Здесь мы касаемся самой феноменальной стороны Гитлера, его подлинной тайны: его абсолютной сосредоточенности и устремленности к одной цели. Это был неиссякаемый духовный поток, который ничем нельзя было остановить или задержать. Он жил всецело и исключительно одной мыслью, одной заботой, одной мечтой — своей миссией. Он был той же породы, что маньяки с их навязчивой идеей или тюремные узники, одержимые мечтой о побеге.

Эта темная, пожирающая страсть поглощала его целиком и лишала его всякого контакта с людьми; она его герметически изолировала. Он мог быть любезным и даже улыбаться, но между ним и теми, кто к нему подходил по двадцать раз в день, перегородки службы и иерархии никогда не исчезали. Маршал Ланн до самой смерти говорил «ты» Наполеону, но никто и никогда не говорил «ты» фюреру.

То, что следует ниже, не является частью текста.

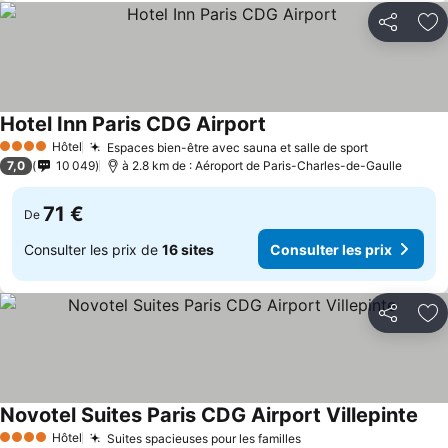
Partager
Aj
Hotel Inn Paris CDG Airport
Hôtel
Espaces bien-être avec sauna et salle de sport
4 Étoiles
7,0
10 049
à 2.8 km de : Aéroport de Paris-Charles-de-Gaulle
71 €
De
Consulter les prix de
16 sites
Consulter les prix
Partager
Aj
Novotel Suites Paris CDG Airport Villepinte
Hôtel
Suites spacieuses pour les familles
4 Étoiles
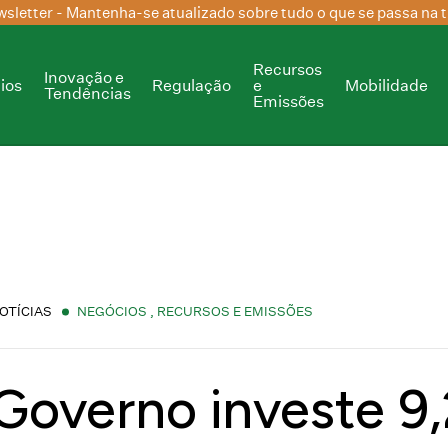
sletter
- Mantenha-se atualizado sobre tudo o que se passa na t
Recursos
Inovação e
ios
Regulação
e
Mobilidade
Tendências
Emissões
OTÍCIAS
NEGÓCIOS
,
RECURSOS E EMISSÕES
Governo investe 9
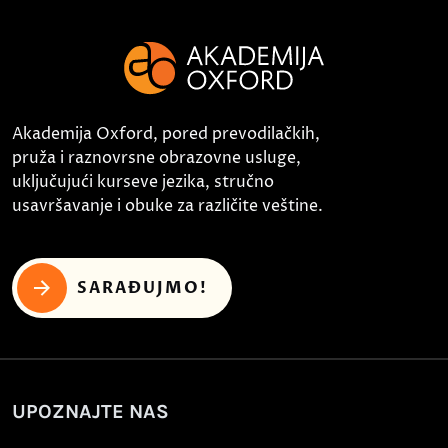
Akademija Oxford, pored prevodilačkih,
pruža i raznovrsne obrazovne usluge,
uključujući kurseve jezika, stručno
usavršavanje i obuke za različite veštine.
SARAĐUJMO!
UPOZNAJTE NAS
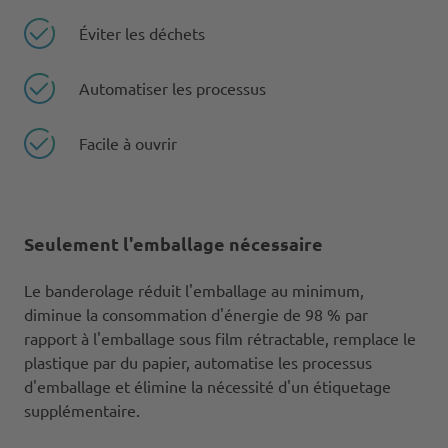
Éviter les déchets
Automatiser les processus
Facile à ouvrir
Seulement l'emballage nécessaire
Le banderolage réduit l'emballage au minimum,
diminue la consommation d'énergie de 98 % par
rapport à l'emballage sous film rétractable, remplace le
plastique par du papier, automatise les processus
d'emballage et élimine la nécessité d'un étiquetage
supplémentaire.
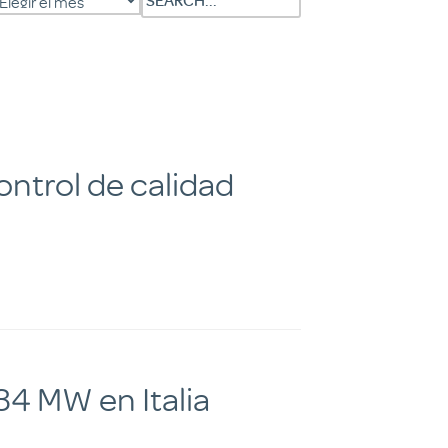
ontrol de calidad
34 MW en Italia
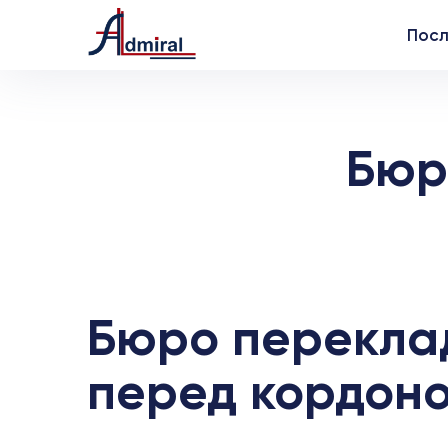
Посл
Бюр
Бюро переклад
перед кордон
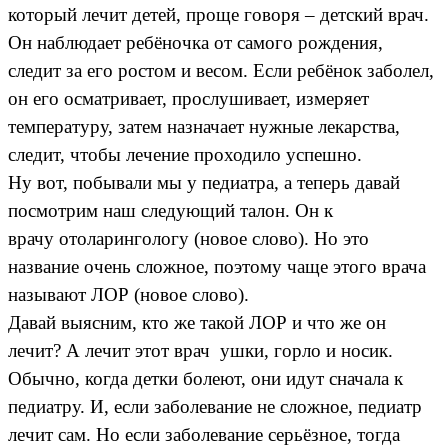
который лечит детей, проще говоря – детский врач.
Он наблюдает ребёночка от самого рождения,
следит за его ростом и весом. Если ребёнок заболел,
он его осматривает, прослушивает, измеряет
температуру, затем назначает нужные лекарства,
следит, чтобы лечение проходило успешно.
Ну вот, побывали мы у педиатра, а теперь давай
посмотрим наш следующий талон. Он к
врачу отоларингологу (новое слово). Но это
название очень сложное, поэтому чаще этого врача
называют ЛОР (новое слово).
Давай выясним, кто же такой ЛОР и что же он
лечит? А лечит этот врач ушки, горло и носик.
Обычно, когда детки болеют, они идут сначала к
педиатру. И, если заболевание не сложное, педиатр
лечит сам. Но если заболевание серьёзное, тогда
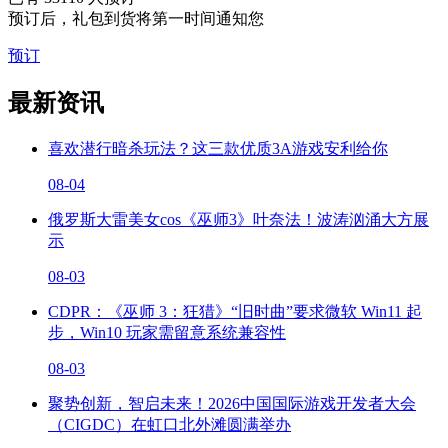
预订后，礼包到货将第一时间通知您
预订
最新资讯
喜欢潜行暗杀玩法？这三款优质3A游戏安利给你
08-04
俄罗斯大雷美女cos《巫师3》叶奈法！波涛汹涌大方展
示
08-03
CDPR：《巫师 3：狂猎》“旧时曲”要求微软 Win11 起
步，Win10 玩家需留意系统兼容性
08-03
聚势创新，智启未来！2026中国国际游戏开发者大会
（CIGDC）在虹口北外滩圆满举办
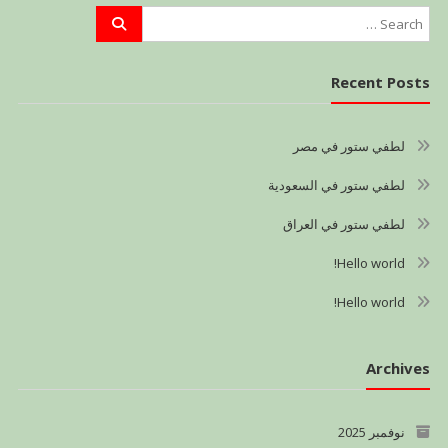
Recent Posts
لطفي ستور في مصر
لطفي ستور في السعودية
لطفي ستور في العراق
Hello world!
Hello world!
Archives
نوفمبر 2025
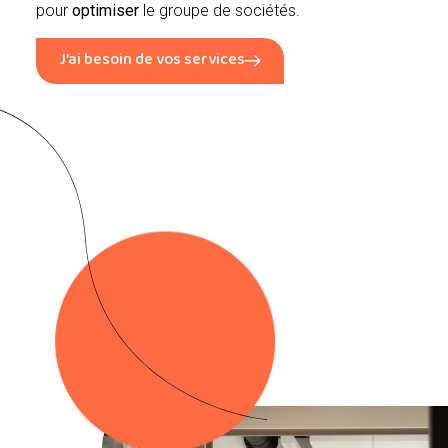
pour
optimiser
le groupe de sociétés.
J’ai besoin de vos services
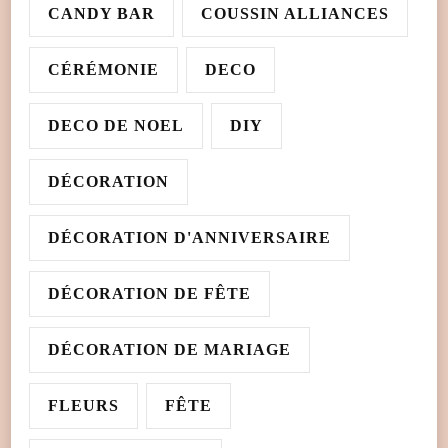
CANDY BAR
COUSSIN ALLIANCES
CÉRÉMONIE
DECO
DECO DE NOEL
DIY
DÉCORATION
DÉCORATION D'ANNIVERSAIRE
DÉCORATION DE FÊTE
DÉCORATION DE MARIAGE
FLEURS
FÊTE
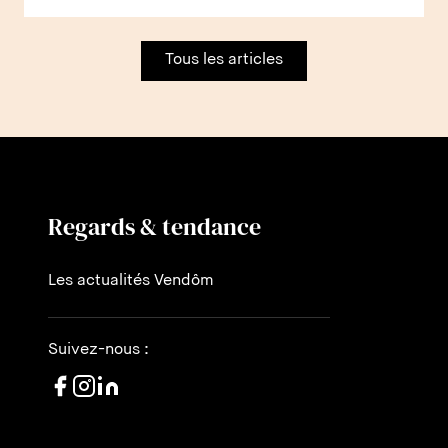
Tous les articles
Regards & tendance
Les actualités Vendôm
Suivez-nous :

«Он знал обо мне, — сказал в Нюрнберге Иодль, — что меня зовут Иодль, что я генерал и может быть угадывал по моему имени, что я баварец… И это все».

Ничто не умеряло суровости в окружающей его обстановке, и те, кто ему служили, должны были заранее проститься с личной жизнью.

«Ставка фюрера, — говорит Иодль, — представляла собою нечто среднее между монастырем и концлагерем. Мы не были оцеплены колючей проволокой, но для входа и выхода нужен был специальный пропуск, которым из моих офицеров обладал лишь один мой адъютант генерал Варлимонт. Никакой шум света не достигал до нас».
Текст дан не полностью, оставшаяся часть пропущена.